Records provided: Begin
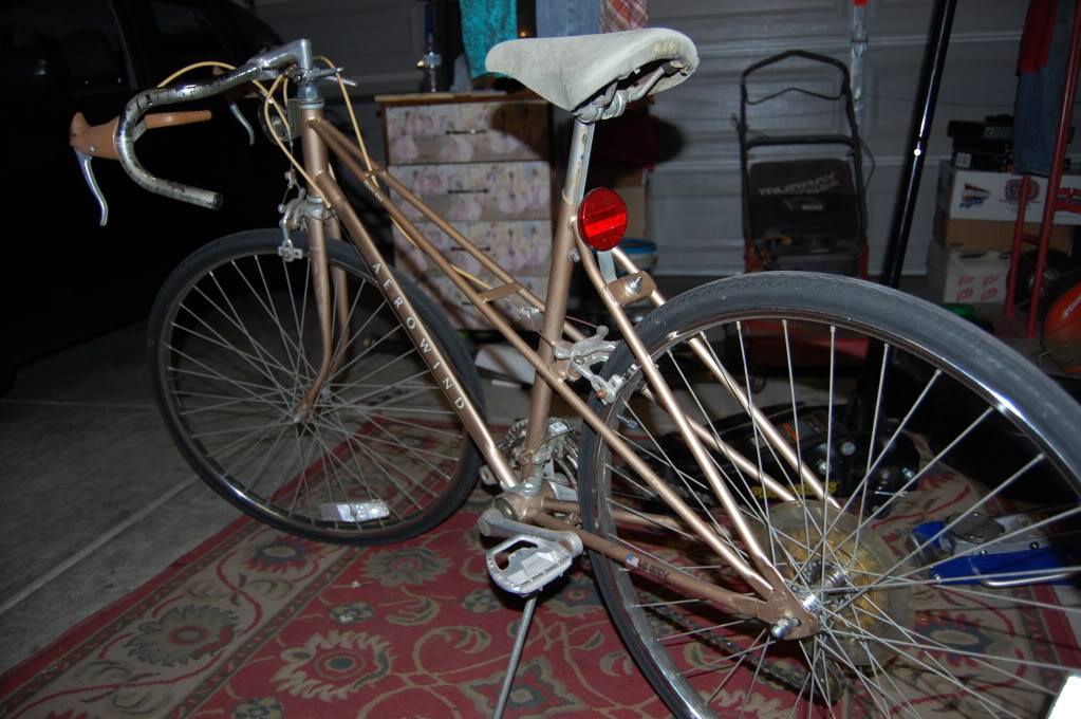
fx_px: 810
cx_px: 540
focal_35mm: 27
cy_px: 360
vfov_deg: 47.8
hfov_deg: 67.4
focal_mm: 18
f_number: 3.5
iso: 400
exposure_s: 1/60
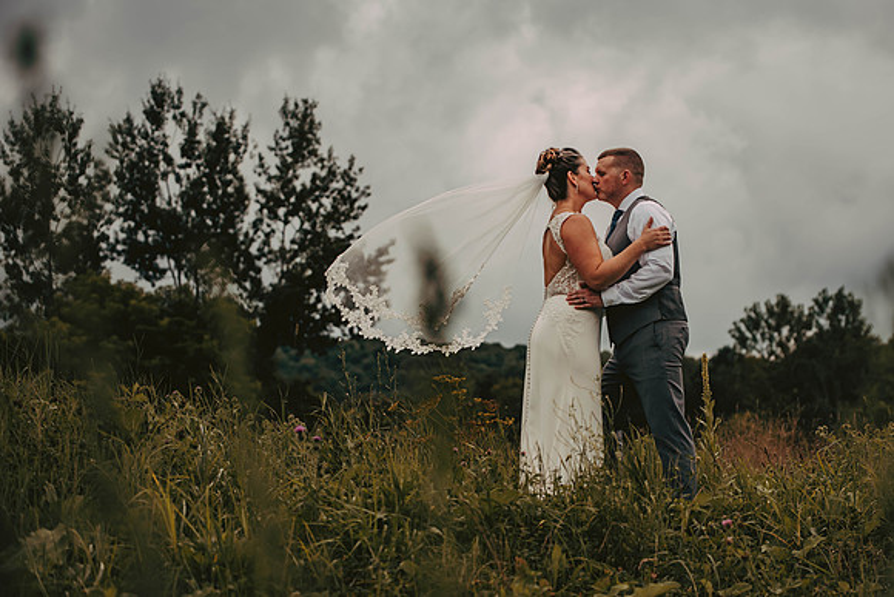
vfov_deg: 18.0
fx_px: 1881
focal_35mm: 76
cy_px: 274
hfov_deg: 26.7
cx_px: 484
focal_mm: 70
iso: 200
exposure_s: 1/1600
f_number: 2.8
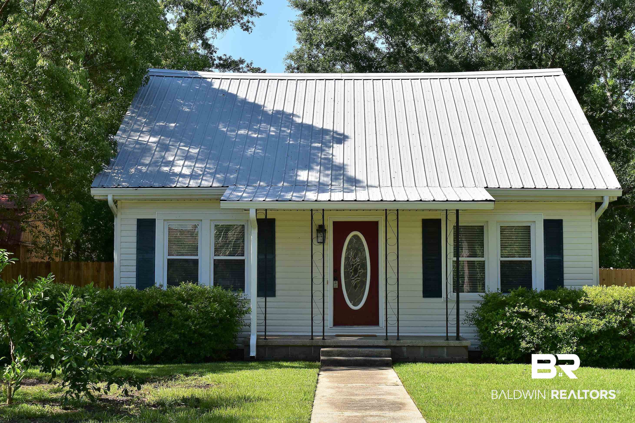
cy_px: 212
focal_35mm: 52
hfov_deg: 37.9
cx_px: 318
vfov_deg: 25.8
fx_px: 926
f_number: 11
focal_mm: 35
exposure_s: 1/400
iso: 400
Records provided: End
From the first line of the entries above through the line with "f_number: 2.8", set down each line exactly and drop the pictures.

fx_px: 810
cx_px: 540
focal_35mm: 27
cy_px: 360
vfov_deg: 47.8
hfov_deg: 67.4
focal_mm: 18
f_number: 3.5
iso: 400
exposure_s: 1/60
vfov_deg: 18.0
fx_px: 1881
focal_35mm: 76
cy_px: 274
hfov_deg: 26.7
cx_px: 484
focal_mm: 70
iso: 200
exposure_s: 1/1600
f_number: 2.8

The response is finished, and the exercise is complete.